Medicaid’s unfair Obamacare expansion may be curtailed. Sen. Rick Scott (FL) is advancing an amendment to the Senate reconciliation bill that would end the enhanced federal Medicaid match for ACA expansion enrollees after 2030. States would receive the standard federal match for new enrollees after that date, reducing a funding distortion that privileges able-bodied adults over the truly vulnerable and misallocates taxpayer resources. This reform is long overdue. Originally, Medicaid served low-income children, pregnant women, the elderly, and people with disabilities. Obamacare expanded it to able-bodied, childless adults, offering states a much higher federal match—$9 for every $1 spent—compared to just $1.33 for the neediest. As covered in a Paragon Health Institute two-pager on the “Consequences of Medicaid’s Discrimination Against the Most Vulnerable,” the CBO projects that lowering the 90 percent federal reimbursement to the normal state reimbursement would save $710 billion over nine years (2026–2034). Congress shouldn’t delay this provision nor grandfather in current beneficiaries.

Sen. Chuck Grassley’s (IA) amendment to cap who can receive farm subsidies is a welcome measure in a bill otherwise packed with giveaways. It targets a fundamental problem: federal farm programs routinely line the pockets of relatively wealthy farmers under the guise of helping struggling farmers. Caroline Milear, a fellow at R Street, writes on X that “Sen. Grassley’s reconciliation amendment is a positive step towards stopping the corporate farm handouts and helping smaller producers compete in agriculture. Republicans who call themselves advocates of small government should all be in support!” Cato’s Chris Edwards previously covered the “brazen” farm subsidy increases in the reconciliation bill, stating that “Liberal critics are right that Republican efforts to cut low-income welfare in the reconciliation bill are hypocritical since the bill boosts high-income welfare for farmers.”

Budget gimmicks mask the Senate bill’s real price tag. In a post on X, George Callas, executive vice president of public finance at Arnold Ventures, highlights how the Senate uses budget gimmicks to hide the true deficit impact of the OBBBA: “A reminder that the Senate is NOT using a current policy baseline.
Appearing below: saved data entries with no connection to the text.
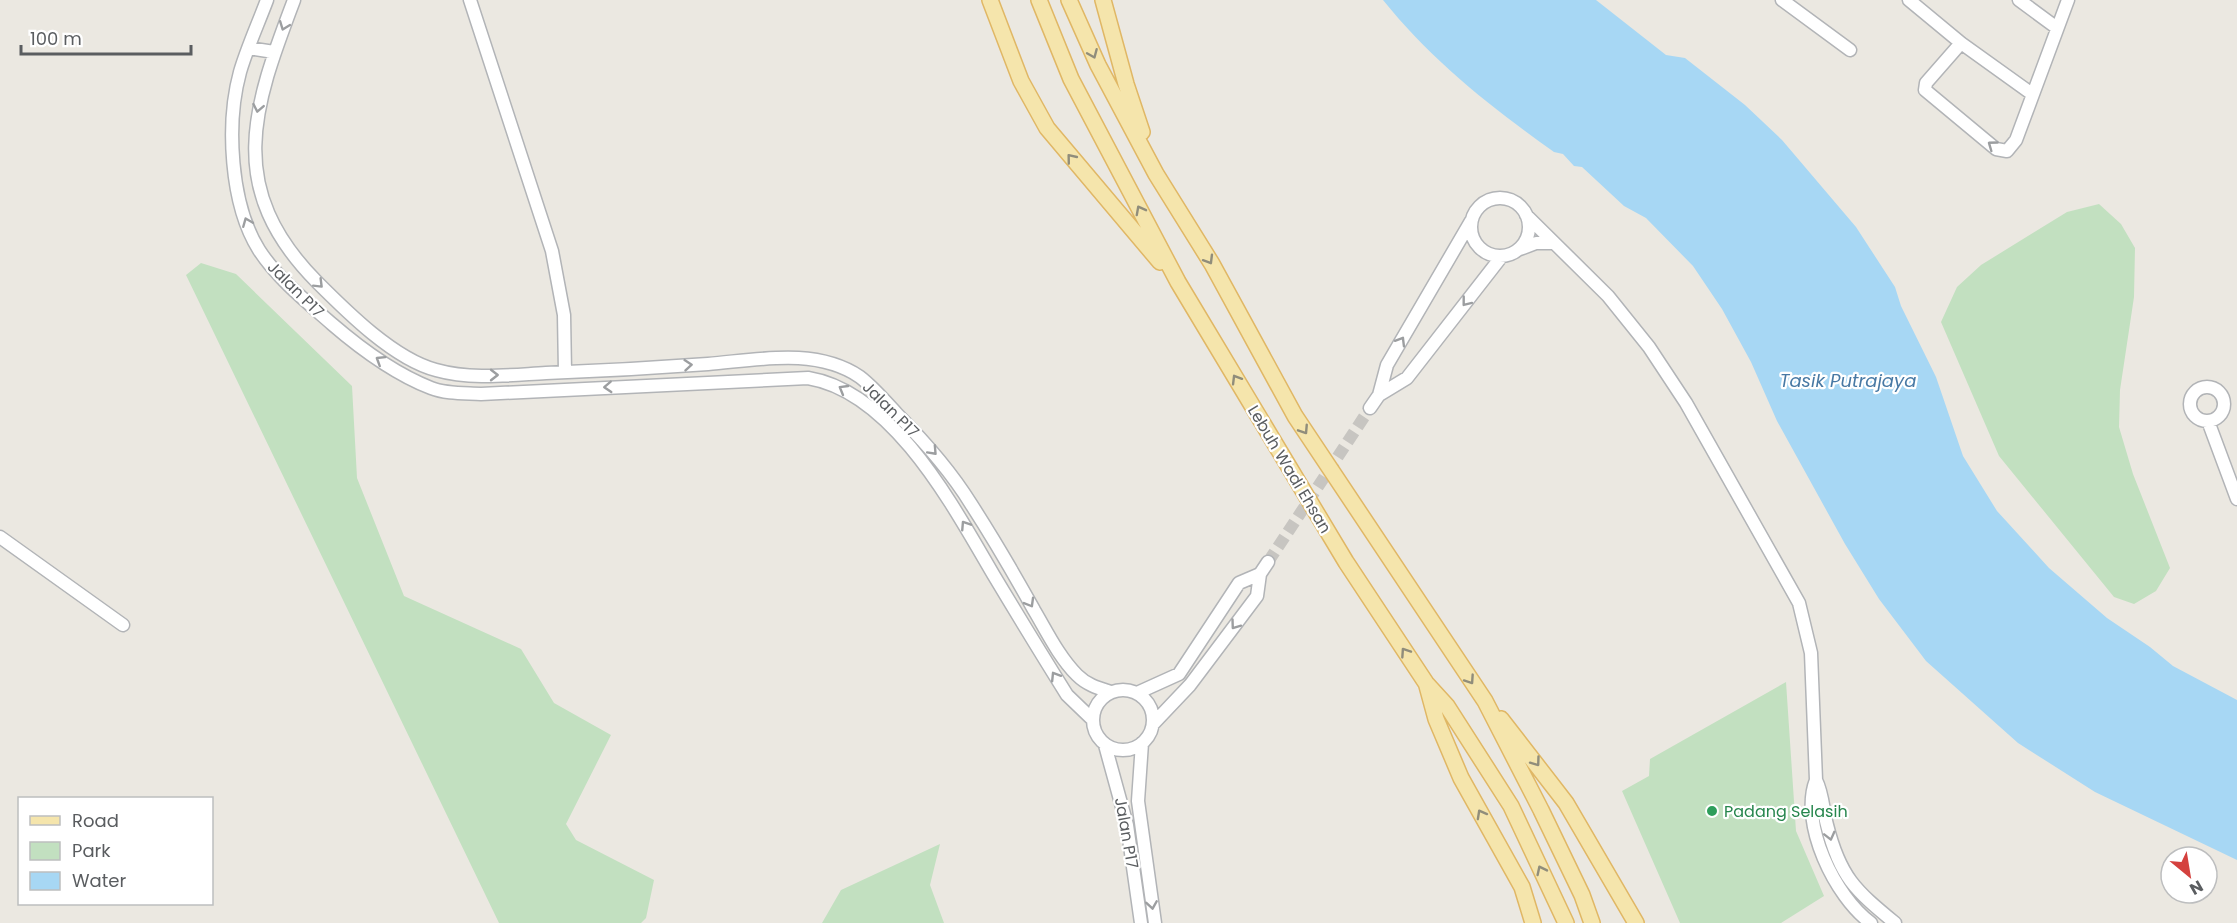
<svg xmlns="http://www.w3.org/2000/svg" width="2237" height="923" font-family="Poppins,sans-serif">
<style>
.green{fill:#c2e0c0}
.water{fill:#a7d7f4}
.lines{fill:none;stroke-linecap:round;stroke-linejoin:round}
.minor-tunnel{stroke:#c7c5c1;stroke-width:12;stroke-dasharray:12 6;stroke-linecap:butt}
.minor-casing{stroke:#b2b4b7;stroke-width:15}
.major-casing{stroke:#e0b765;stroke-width:18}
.minor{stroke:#fff;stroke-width:12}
.major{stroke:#f5e5ac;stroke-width:15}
.oneway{stroke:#9c9ea0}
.oneway2{stroke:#908d7b}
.leisure-dot{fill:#2e9e5b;stroke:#fff;stroke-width:2}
.labels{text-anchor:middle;stroke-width:4.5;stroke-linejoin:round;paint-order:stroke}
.street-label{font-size:16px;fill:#5a5d60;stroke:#fff}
.leisure-label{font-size:16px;fill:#27864d;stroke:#fff;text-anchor:start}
.water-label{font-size:18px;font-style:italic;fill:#4879a4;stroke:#fff}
</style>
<rect width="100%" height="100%" fill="#ebe8e1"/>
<path class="green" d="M2099,204L2121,224L2135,248L2134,297L2120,390L2119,427L2133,474L2170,568L2156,591L2134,604L2114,597L1999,456L1941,322L1957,287L1981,265L2067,212Z
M201,263L236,274L352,386L357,478L404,596L521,649L554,703L611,735L566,824L576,840L654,880L646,918L641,923H499L186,275Z
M1786,682L1796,831L1824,896L1781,923H1680L1622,791L1649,776L1650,759Z
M940,844L930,885L944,923H822L841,890Z"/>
<path class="water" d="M1383,0H1596L1666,55L1685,58L1745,105L1782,140L1856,227L1895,287L1901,306L1936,377L1963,456L1997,511L2049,568L2107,618L2150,647L2173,666L2237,700V860L2095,792L2018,743L1926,661L1879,599L1845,544L1777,421L1751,362L1722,309L1693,266L1646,218L1624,206L1582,167L1574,166L1563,154L1554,152C1491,107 1432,61 1383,0Z"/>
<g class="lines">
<path class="minor-tunnel" d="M1268,562L1370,408"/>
<g class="minor-casing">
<path id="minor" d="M267,0C258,24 247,48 240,72C226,123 230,204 259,250C277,278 307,302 332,324C361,349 395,374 431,388C446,394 465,393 481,394L808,378C893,392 953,506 993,574C1017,614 1042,655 1067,695L1093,720
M294,0C253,108 224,188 317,282C347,312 394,359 436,370C471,380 510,375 546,373C600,371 654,368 708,364C757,360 816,347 860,377C873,387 886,402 897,414C925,442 950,470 971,504C993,538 1014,574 1034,610C1047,632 1059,657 1077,675C1087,685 1098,688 1111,692
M470,0L552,251L564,315L565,372
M1782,0L1850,50
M1909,0L1961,43L2032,94
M2019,0L2057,28
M1961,43L1926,83L1925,90L1996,149L2007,151L2016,140L2068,0
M249,48L274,52
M1471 227a29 29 0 1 1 58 0a29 29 0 1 1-58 0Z
M1526,215L1608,296L1649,347L1686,403L1799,603L1811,653L1816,780C1823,794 1823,810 1827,825C1840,877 1855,890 1895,923
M1520,249L1536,243H1554
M2190 404a17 17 0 1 1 34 0a17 17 0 1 1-34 0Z
M1379,395L1407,378L1502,256
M1370,408L1379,395L1387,365L1471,221
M2208,421L2237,499
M0,537L123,625
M1093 720a30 30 0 1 1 60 0a30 30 0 1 1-60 0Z
M1137,693L1179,674L1239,583L1260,574
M1153,724L1190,685L1257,596L1260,574L1268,562
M1142,743L1138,801L1155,923
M1105,745L1127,825L1141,923
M1816,780C1799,823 1835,897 1871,923"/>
</g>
<g class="major-casing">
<path id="major" d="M990,0L1021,81L1047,128L1160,262
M1039,0L1071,79L1178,282L1346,562L1426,683L1447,706L1511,806L1566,923
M1069,0L1098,65L1156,174L1212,264L1295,416L1485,701L1541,810L1582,895L1592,923
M1103,0L1126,84L1142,132
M1427,686L1436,719L1461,778L1522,887L1533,923
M1501,719L1566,803L1636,923"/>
</g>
<use href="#minor" class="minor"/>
<use href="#major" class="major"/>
</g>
<defs><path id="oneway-chevron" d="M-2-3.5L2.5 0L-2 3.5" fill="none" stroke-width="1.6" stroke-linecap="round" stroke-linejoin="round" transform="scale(1.5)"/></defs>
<g class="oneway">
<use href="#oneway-chevron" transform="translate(284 26) rotate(111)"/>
<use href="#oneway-chevron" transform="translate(258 108) rotate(101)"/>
<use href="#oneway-chevron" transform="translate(1992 145) rotate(-144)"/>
<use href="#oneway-chevron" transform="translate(247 222) rotate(-112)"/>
<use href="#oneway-chevron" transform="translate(319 284) rotate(45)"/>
<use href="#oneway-chevron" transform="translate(1466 302) rotate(128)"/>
<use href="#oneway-chevron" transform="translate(1401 341) rotate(-59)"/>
<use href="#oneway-chevron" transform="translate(380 360) rotate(-148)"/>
<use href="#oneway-chevron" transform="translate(688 365) rotate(-5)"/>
<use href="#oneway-chevron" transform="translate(494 375)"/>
<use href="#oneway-chevron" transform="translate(608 387) rotate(177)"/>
<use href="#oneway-chevron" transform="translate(843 389) rotate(-150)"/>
<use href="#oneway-chevron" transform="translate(933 451) rotate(47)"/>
<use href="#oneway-chevron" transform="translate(965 525) rotate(-123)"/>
<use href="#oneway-chevron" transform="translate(1030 603) rotate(60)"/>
<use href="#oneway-chevron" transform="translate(1235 625) rotate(126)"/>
<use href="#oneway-chevron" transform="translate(1055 676) rotate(-122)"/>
<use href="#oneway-chevron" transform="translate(1830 836) rotate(76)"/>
<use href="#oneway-chevron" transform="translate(1152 905) rotate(81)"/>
</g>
<g class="oneway2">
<use href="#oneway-chevron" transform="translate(1093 54) rotate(67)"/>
<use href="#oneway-chevron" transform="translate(1071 158) rotate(-129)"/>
<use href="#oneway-chevron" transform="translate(1140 210) rotate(-118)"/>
<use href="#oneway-chevron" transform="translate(1209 260) rotate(59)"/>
<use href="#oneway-chevron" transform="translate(1236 379) rotate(-121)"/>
<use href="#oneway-chevron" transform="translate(1304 430) rotate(57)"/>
<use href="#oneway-chevron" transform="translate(1405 652) rotate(-124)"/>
<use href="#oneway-chevron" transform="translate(1470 680) rotate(56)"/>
<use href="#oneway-chevron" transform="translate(1536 762) rotate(54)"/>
<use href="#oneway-chevron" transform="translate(1481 814) rotate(-119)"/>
<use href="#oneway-chevron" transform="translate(1541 870) rotate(-116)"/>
</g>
<circle class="leisure-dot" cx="1712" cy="811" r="6"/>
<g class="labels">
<g class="street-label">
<text transform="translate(296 289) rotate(45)" y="6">Jalan P17</text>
<text transform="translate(891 409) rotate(45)" y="6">Jalan P17</text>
<text transform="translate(1290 469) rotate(59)" y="6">Lebuh Wadi Ehsan</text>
<text transform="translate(1127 833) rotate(80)" y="6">Jalan P17</text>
</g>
<g class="leisure-label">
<text x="1724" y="817">Padang Selasih</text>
</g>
<g class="water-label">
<text x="1848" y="387">Tasik Putrajaya</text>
</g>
</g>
<rect x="18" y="797" width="195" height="108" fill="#ffffff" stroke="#bdbebf" stroke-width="1.5"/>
<rect x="30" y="816" width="30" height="9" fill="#f5e5ac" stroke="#bdbebf" stroke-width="1.5"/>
<text x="72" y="827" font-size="18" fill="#5a5d60">Road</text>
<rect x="30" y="842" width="30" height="18" fill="#c2e0c0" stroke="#bdbebf" stroke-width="1.5"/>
<text x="72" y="857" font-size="18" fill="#5a5d60">Park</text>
<rect x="30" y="872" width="30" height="18" fill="#a7d7f4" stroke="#bdbebf" stroke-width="1.5"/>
<text x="72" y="887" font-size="18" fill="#5a5d60">Water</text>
<g transform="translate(2189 875) rotate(150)"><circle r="28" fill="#ffffff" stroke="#bdbebf" stroke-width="1.5"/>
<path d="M0-4.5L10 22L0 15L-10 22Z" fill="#d4413e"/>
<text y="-9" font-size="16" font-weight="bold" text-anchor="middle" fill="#5a5d60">N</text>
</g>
<path d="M21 45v9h170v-9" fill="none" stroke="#5a5d60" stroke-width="3"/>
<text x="30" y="45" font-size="18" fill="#5a5d60" stroke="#ffffff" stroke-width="4.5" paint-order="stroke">100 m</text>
</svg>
If they were, then the new temporary tax cuts (tips, OT, etc.) would be scored as permanent. The Senate is using a different baseline for each tax cut, based on whatever does a better job of hiding the cost.” As Boccia has written before, “Americans deserve an honest conversation about fiscal policy and the tradeoffs involved—not creative accounting and budget gimmicks that allow politicians to keep spending like there’s no tomorrow. Because if we continue down this road, there won’t be a tomorrow where America’s finances—a key foundation of the nation’s economy—are still intact.”

The OBBBA’s senior tax giveaway would accelerate Social Security insolvency. The Committee for a Responsible Federal Budget (CRFB) reports that the temporary additional senior deduction in the Senate version of the OBBBA would accelerate the Social Security trust fund’s insolvency. The CRFB explains, “Of particular relevance for Social Security beneficiaries, the Senate version of OBBBA would increase the total standard deduction for many senior couples by over $13,000 (including a temporary $12,000 increase in the additional senior deduction) in 2026, to over $47,000. This would reduce the number of seniors paying taxes on their benefits and reduce the marginal rate at which some of their benefits were taxed.” Boccia calls this temporary provision “a blatant vote-buying effort to benefit an electorally powerful group, who already receive 40 cents of every federal dollar on top of holding most of the nation’s wealth.”